Mais ce n’était qu’une blague. Une dénonciation de la Congrégation du Saint-Office était une tout autre paire de manches. D’après une rumeur, la dénonciation n’avait rien à voir avec l’interdiction de traiter du système copernicien du monde mais plutôt avec la vision atomiste des Grecs. Bruno avait défendu l’atomisme ; la guerre avec les pays protestants du nord de l’Europe était prétendument livrée au nom de l’atomisme, à cause des conséquences de cette théorie en matière de transsubstantiation. Aussi était-il potentiellement encore plus dangereux d’en discuter que de débattre des systèmes du monde. Pourtant, Galilée ne se rendait même pas compte que cela constituait un problème.

Et puis il y avait d’autres signes de trouble, plus publics. Urbain commençait à tester ses pouvoirs papaux, à se lancer avec enthousiasme dans la tâche traditionnelle consistant à rebâtir Rome. Il décida de construire au-dessus de l’autel de Saint-Pierre une arche sous laquelle lui seul serait autorisé à dire la messe. Et comme les pentes déboisées des Apennins ne pouvaient fournir de poutres assez longues pour couvrir la longueur de l’autel, ses architectes firent main basse sur le Panthéon et s’emparèrent de presque tous les bois de construction, démolissant pratiquement l’antique monument.

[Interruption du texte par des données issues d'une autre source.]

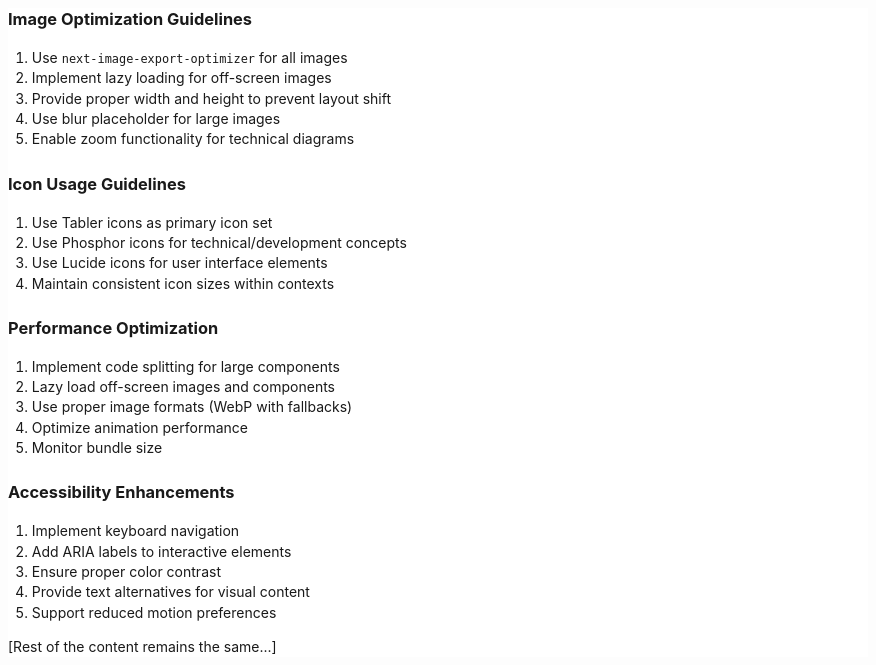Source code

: ### Image Optimization Guidelines
1. Use `next-image-export-optimizer` for all images
2. Implement lazy loading for off-screen images
3. Provide proper width and height to prevent layout shift
4. Use blur placeholder for large images
5. Enable zoom functionality for technical diagrams

### Icon Usage Guidelines
1. Use Tabler icons as primary icon set
2. Use Phosphor icons for technical/development concepts
3. Use Lucide icons for user interface elements
4. Maintain consistent icon sizes within contexts

### Performance Optimization
1. Implement code splitting for large components
2. Lazy load off-screen images and components
3. Use proper image formats (WebP with fallbacks)
4. Optimize animation performance
5. Monitor bundle size

### Accessibility Enhancements
1. Implement keyboard navigation
2. Add ARIA labels to interactive elements
3. Ensure proper color contrast
4. Provide text alternatives for visual content
5. Support reduced motion preferences

[Rest of the content remains the same...]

« Ce que les barbares n’avaient pas réussi à faire, Barberini l’a fait », disait le peuple, commentant ce vandalisme.

Les slogans de ce genre n’étaient que la partie émergée d’un mécontentement croissant envers le nouveau pape.

« En s’élevant, les abeilles se sont changées en taons », disait-on aussi.

Les Avvisi commencèrent à publier des attaques en vers contre le pape, et des horoscopes alarmants prédisant sa mort imminente. Urbain avait une passion pour l’astrologie, maintenant plutôt passée de mode ; et ces sombres et calomnieux horoscopes le dérangeaient tant qu’il décréta que prédire la mort d’un pape était un crime capital. Après cela, il n’en fut plus publié. Mais la parole s’était libérée, le mécontentement se généralisait. Les papes étaient nommés à un âge avancé pour une bonne raison : bons ou mauvais, ils ne duraient pas longtemps, et la succession rapide de vieillards dodelinants contribuait à faire bouillir la marmite du parrainage. Or Urbain était un quinquagénaire en parfaite santé, et plein d’une énergie colérique et nerveuse.

Ses ambitions et ses problèmes s’étendaient évidemment bien au-delà de Rome. Dans la guerre qui les opposait, il continuait à privilégier les Français plutôt que les Espagnols, et en venait donc à craindre les espions espagnols au Vatican. À juste raison, parce qu’ils étaient nombreux. Il n’avait pas été heureux, disait-on, d’apprendre la tentative de Galilée de vendre le Célatone et le Jovilabe à l’armée espagnole. Et quand il n’était pas content, les conséquences pouvaient être fâcheuses. Une fois, quelqu’un avait éternué pendant une messe qu’il disait à Saint-Pierre ; après quoi Urbain avait décrété que quiconque priserait à l’église serait excommunié. Encore plus parlante était sa décision de condamner au bûcher, pour hérésie, l’archevêque Marc-Antoine de Dominis. Dominis était déjà mort depuis trois mois quand cela s’était produit, car il avait expiré au château Saint-Ange après avoir été passé à la question par l’Inquisition, mais peu importait ; lors du jeûne de saint Thomas le Dubitatif, son corps avait été exhumé et transporté sur le Campo dei Fiori pour y être brûlé sur le bûcher. Après quoi ses cendres avaient été jetées dans le Tibre. L’offense qui avait outragé le pontife à un tel degré incluait notamment le fait d’avoir parlé précisément de l’affaire de l’atomisme et de la transsubstantiation pour laquelle Galilée avait été secrètement dénoncé.